◆ **TRECHO DO TEXTO**:
▼
Por Paulo Kliass, compartilhado de Outras Palavras –
Apoiado por Bolsonaro, novo presidente da Câmara já anuncia prioridade à PEC 32, formulada por Guedes. Caso aprovada, pode arrasar serviços públicos, precarizar servidores e dar ao governo poder de extinguir estatais, fundações e autarquias
Mal terminaram as eleições para os dirigentes das duas casas do poder legislativo e o governo já procurou alinhar com ambos os presidentes aqueles projetos que considera mais relevantes para a retomada dos trabalhos para esse ano que ainda não deu as mostras de ter começado de fato. Com isso, o novo comandante da Câmara dos Deputados resolveu atender aos aspectos negociados com Bolsonaro em troca do apoio do Palácio do Planalto à sua candidatura contra o nome articulado pelo seu antecessor, Rodrigo Maia (DEM-RJ). Uma vez confirmada sua vitória ainda em primeiro turno contra Baleia Rossi (MDB-SP), Arthur Lira (PP-AL) providencia, a partir de agora, o processo das “entregas”, bem ao estilo das conhecidas negociações com o fisiologismo.
▲
No trecho sobre a eleição na Câmara dos Deputados, contra quem Arthur Lira venceu no primeiro turno?

◆ **ITENS**:
▼
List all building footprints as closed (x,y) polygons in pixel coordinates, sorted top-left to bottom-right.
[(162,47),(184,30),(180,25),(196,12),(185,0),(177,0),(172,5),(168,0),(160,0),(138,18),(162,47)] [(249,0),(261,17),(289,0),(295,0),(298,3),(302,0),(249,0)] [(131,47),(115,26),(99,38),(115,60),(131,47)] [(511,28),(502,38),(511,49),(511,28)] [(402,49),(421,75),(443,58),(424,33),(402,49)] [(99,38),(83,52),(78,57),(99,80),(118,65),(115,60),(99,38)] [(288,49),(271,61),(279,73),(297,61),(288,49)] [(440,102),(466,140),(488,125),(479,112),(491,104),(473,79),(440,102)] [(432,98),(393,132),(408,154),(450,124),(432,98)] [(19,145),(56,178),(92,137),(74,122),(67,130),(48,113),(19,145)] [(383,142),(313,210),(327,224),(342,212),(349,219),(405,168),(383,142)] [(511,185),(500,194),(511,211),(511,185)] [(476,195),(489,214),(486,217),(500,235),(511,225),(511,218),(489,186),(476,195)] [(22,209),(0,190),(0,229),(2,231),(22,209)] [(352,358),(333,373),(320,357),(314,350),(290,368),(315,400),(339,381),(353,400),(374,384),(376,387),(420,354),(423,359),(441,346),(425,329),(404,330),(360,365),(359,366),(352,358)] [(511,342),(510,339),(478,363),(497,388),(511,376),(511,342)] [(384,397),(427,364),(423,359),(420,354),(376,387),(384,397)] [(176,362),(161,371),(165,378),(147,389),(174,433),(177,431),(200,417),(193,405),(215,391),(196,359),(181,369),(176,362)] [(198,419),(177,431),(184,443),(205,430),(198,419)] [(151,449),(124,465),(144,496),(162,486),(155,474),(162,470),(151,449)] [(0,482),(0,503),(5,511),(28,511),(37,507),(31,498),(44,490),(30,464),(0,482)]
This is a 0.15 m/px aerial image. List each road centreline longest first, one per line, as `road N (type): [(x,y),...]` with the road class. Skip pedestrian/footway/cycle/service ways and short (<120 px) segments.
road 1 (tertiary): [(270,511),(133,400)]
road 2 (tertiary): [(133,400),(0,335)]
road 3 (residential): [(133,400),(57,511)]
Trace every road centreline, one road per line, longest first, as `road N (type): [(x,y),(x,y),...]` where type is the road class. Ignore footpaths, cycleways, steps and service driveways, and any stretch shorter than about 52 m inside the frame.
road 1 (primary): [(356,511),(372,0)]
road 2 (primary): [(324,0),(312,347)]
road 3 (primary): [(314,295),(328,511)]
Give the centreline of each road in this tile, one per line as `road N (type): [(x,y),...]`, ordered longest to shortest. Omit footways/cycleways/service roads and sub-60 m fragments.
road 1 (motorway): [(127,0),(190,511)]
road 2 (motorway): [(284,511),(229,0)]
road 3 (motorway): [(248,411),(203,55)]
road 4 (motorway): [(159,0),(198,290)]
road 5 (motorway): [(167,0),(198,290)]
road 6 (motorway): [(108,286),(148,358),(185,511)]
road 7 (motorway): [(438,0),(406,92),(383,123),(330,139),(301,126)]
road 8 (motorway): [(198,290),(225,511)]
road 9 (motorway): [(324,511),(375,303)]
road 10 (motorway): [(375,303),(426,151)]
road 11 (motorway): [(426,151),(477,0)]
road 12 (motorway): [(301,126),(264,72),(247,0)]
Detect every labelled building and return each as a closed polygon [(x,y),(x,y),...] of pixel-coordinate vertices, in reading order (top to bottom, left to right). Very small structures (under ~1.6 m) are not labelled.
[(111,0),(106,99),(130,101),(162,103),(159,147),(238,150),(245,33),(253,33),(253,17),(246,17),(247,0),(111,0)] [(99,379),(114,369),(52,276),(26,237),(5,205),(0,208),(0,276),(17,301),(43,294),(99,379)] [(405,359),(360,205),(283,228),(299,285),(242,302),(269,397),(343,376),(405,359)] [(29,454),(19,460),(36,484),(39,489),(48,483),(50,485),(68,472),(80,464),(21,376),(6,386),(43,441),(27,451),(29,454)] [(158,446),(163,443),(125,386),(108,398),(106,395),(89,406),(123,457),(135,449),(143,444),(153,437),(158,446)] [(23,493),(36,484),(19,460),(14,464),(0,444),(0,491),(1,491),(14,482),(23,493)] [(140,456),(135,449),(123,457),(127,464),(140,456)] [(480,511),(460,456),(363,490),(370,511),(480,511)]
▲
◆ **RESULTADO A SEGUIR**: Contra Baleia Rossi (MDB-SP).